▶ Task description:
Update the entries from the beginning through the line containing "en Cantabria y", replacing "Coloquio" with "Debate" and keeping everything else the same. Give back only those lines and leave out the pictures.
*** Material to process Section Begins ***
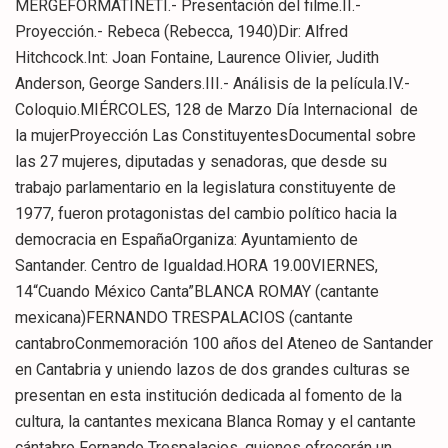
MERGEFORMATINETI.- Presentación del filme.II.-
Proyección.- Rebeca (Rebecca, 1940)Dir: Alfred
Hitchcock.Int: Joan Fontaine, Laurence Olivier, Judith
Anderson, George Sanders.III.- Análisis de la película.IV.-
Coloquio.MIÉRCOLES, 128 de Marzo Día Internacional de
la mujerProyección Las ConstituyentesDocumental sobre
las 27 mujeres, diputadas y senadoras, que desde su
trabajo parlamentario en la legislatura constituyente de
1977, fueron protagonistas del cambio político hacia la
democracia en EspañaOrganiza: Ayuntamiento de
Santander. Centro de Igualdad.HORA 19.00VIERNES,
14“Cuando México Canta”BLANCA ROMAY (cantante
mexicana)FERNANDO TRESPALACIOS (cantante
cantabroConmemoración 100 años del Ateneo de Santander
en Cantabria y uniendo lazos de dos grandes culturas se
presentan en esta institución dedicada al fomento de la
cultura, la cantantes mexicana Blanca Romay y el cantante
cántabro Fernando Trespalacios, quienes ofrecerán un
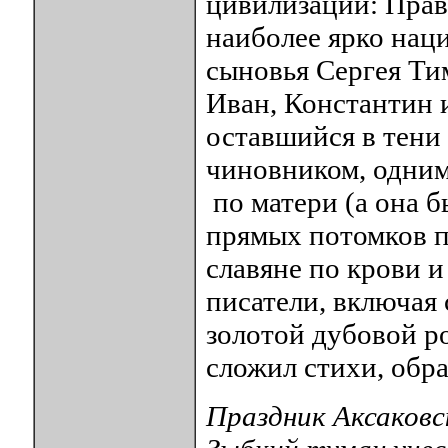
цивилизации: Прав
наиболее ярко нац
сыновья Сергея Ти
Иван, Константин 
оставшийся в тени
чиновником, одним
по матери (а она б
прямых потомков п
славяне по крови 
писатели, включая 
золотой дубовой р
сложил стихи, обра
Праздник Аксаковск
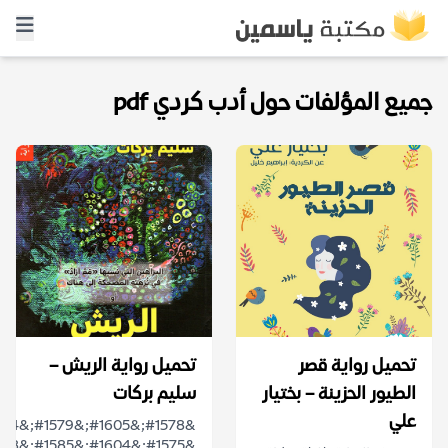
جميع المؤلفات حول أدب كردي pdf
تحميل رواية قصر
تحميل رواية الريش –
الطيور الحزينة – بختيار
سليم بركات
علي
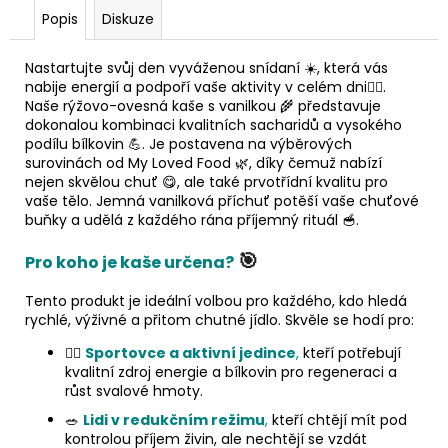
Popis
Diskuze
Nastartujte svůj den vyváženou snídaní ☀️, která vás
nabije energií a podpoří vaše aktivity v celém dni🏋️‍♂️.
Naše rýžovo-ovesná kaše s vanilkou 🌾 představuje
dokonalou kombinaci kvalitních sacharidů a vysokého
podílu bílkovin 💪. Je postavena na výběrových
surovinách od My Loved Food 🌿, díky čemuž nabízí
nejen skvělou chuť 😋, ale také prvotřídní kvalitu pro
vaše tělo. Jemná vanilková příchuť potěší vaše chuťové
buňky a udělá z každého rána příjemný rituál 🥣.
🎯
Pro koho je kaše určena?
Tento produkt je ideální volbou pro každého, kdo hledá
rychlé, výživné a přitom chutné jídlo. Skvěle se hodí pro:
🏃‍♂️
Sportovce a aktivní jedince
,
kteří potřebují
kvalitní zdroj energie a bílkovin pro regeneraci a
růst svalové hmoty.
🥗
Lidi v redukčním režimu
,
kteří chtějí mít pod
kontrolou příjem živin, ale nechtějí se vzdát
*** Material to process Section Ends ***
▶ Answer:
MERGEFORMATINETI.- Presentación del filme.II.-
Proyección.- Rebeca (Rebecca, 1940)Dir: Alfred
Hitchcock.Int: Joan Fontaine, Laurence Olivier, Judith
Anderson, George Sanders.III.- Análisis de la película.IV.-
Debate.MIÉRCOLES, 128 de Marzo Día Internacional de
la mujerProyección Las ConstituyentesDocumental sobre
las 27 mujeres, diputadas y senadoras, que desde su
trabajo parlamentario en la legislatura constituyente de
1977, fueron protagonistas del cambio político hacia la
democracia en EspañaOrganiza: Ayuntamiento de
Santander. Centro de Igualdad.HORA 19.00VIERNES,
14“Cuando México Canta”BLANCA ROMAY (cantante
mexicana)FERNANDO TRESPALACIOS (cantante
cantabroConmemoración 100 años del Ateneo de Santander
en Cantabria y uniendo lazos de dos grandes culturas se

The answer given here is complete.